### EXCERPT TO READ

To fill this gap in knowledge, we analyze data from all SUD treatment facilities from 2002 to 2013 to identify changes in Medicaid acceptance after the implementation of the MHPAEA (“parity”). With this increase in the population with Medicaid that covers SUD treatment, we hypothesize that after the implementation of parity, more SUD treatment facilities would accept Medicaid.

Methods

We use the 2002–2013 National Survey of Substance Abuse Treatment Services (N-SSATS), collected by Substance Abuse and Mental Health Services Administration, to examine rates of Medicaid acceptance at SUD treatment facilities before and after the implementation of parity laws, controlling for facilities and state characteristics as well as time trends.

Data and Sample

N-SSATS is an annual survey of all SUD treatment facilities; the survey has very high response rates averaging 95% over the 2002–2013 period.37 The primary analytic sample is limited to treatment facilities that provide SUD treatment services, do not provide free treatment to all, and do not have a DUI/DWI program.38 To avoid attributing the potential effects of Medicaid expansion and other provisions of the ACA to federal parity, we limit the analysis to the period before 2014; additionally, we exclude states with early ACA Medicaid expansion (i.e., Delaware, District of Columbia, Massachusetts, New York, Vermont).39 We exclude treatment facilities from the primary sample if they have missing data on any of the following variables: Medicaid acceptance, state of facility, number of clients (continuous or categorical), ownership status, located in a hospital, licensing status, accreditation status, and offering no charge or free treatment, an opioid treatment program, outpatient substance use services, residential (non-hospital) substance use services, and treatment in language other than English. Number of outpatient, residential, and hospital inpatients are recorded as continuous variables through 2006, and are categorical variables thereafter; number of clients is reported for the types of treatment the facility provides. For each facility, we categorize them as a small facility if they are in the smallest quintile for all three treatment modalities – inpatient, residential, and outpatient – if that modality is present; we categorize them as a large facility if they are in the largest quintile for each treatment modality provided. Full information on missing data by year is shown in Supplemental Appendix Table 1.

### RECORD EXTRACTS

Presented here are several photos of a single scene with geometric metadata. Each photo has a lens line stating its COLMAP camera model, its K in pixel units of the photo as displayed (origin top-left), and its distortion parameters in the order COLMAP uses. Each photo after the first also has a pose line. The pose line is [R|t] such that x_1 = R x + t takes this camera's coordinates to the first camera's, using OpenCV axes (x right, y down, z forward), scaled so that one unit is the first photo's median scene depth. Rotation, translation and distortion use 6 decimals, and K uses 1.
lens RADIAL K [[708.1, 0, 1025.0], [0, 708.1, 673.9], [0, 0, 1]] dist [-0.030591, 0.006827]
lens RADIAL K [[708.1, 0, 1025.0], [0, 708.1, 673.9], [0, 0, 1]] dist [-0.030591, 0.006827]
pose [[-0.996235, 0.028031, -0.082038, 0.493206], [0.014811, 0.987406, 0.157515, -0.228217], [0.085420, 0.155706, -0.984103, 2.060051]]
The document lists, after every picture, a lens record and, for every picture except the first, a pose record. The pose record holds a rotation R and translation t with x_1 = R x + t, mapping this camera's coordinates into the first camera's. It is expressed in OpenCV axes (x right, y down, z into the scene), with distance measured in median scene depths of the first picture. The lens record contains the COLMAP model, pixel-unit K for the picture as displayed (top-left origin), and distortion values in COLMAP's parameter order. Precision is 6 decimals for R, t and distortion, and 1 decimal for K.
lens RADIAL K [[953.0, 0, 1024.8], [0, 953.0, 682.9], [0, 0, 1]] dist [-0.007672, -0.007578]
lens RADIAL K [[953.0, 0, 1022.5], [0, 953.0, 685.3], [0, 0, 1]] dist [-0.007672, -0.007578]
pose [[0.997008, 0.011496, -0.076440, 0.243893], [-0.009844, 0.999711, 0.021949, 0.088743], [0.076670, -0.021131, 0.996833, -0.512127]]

### PROBLEM DESCRIPTION
Can you resume the study excerpt on Medicaid acceptance at substance use disorder treatment facilities, starting right after its last sentence?

### REPLY
We link this survey data using facility location to state-level data on Medicaid and population characteristics. Medicaid characteristics include Medicaid managed care penetration,36 Medicaid expansion to low-income adults between 2010 and 2014,39 Medicaid expansion to low-income adults on or before January 2014,40 and Medicaid-to-Medicare fee ratios for “other services” varying over time.4145 We additionally link to information on state-level parity laws in place prior to 201031 and to a measure of how restrictive Medicaid benefits in a state are for SUD treatment.27 As the federal parity law applied to Medicaid managed care plans but not Medicaid fee-for-service,35 we construct a measure of above and below median Medicaid managed care penetration rates using 2009 data at the state level.36 State population characteristics include total population,46 unemployment rate,47 percent Hispanic,46 percent Black,46 percent White,46 percent of those 12 years and older with SUD,48 percent covered by Medicaid,49,50 and percent covered by Medicare.49,50

Statistical Analysis

We first describe characteristics of facilities that do and do not accept Medicaid, with statistical comparisons by chi-squared tests and t-tests as appropriate. Changes over time are examined using average percent of facilities accepting Medicaid by year, with changes to acceptance versus 2002 calculated using linear regression of Medicaid acceptance regressed on year dummy variables, with standard errors adjusted for clustering of facilities at the state level. We then control for facility and state characteristics as described below.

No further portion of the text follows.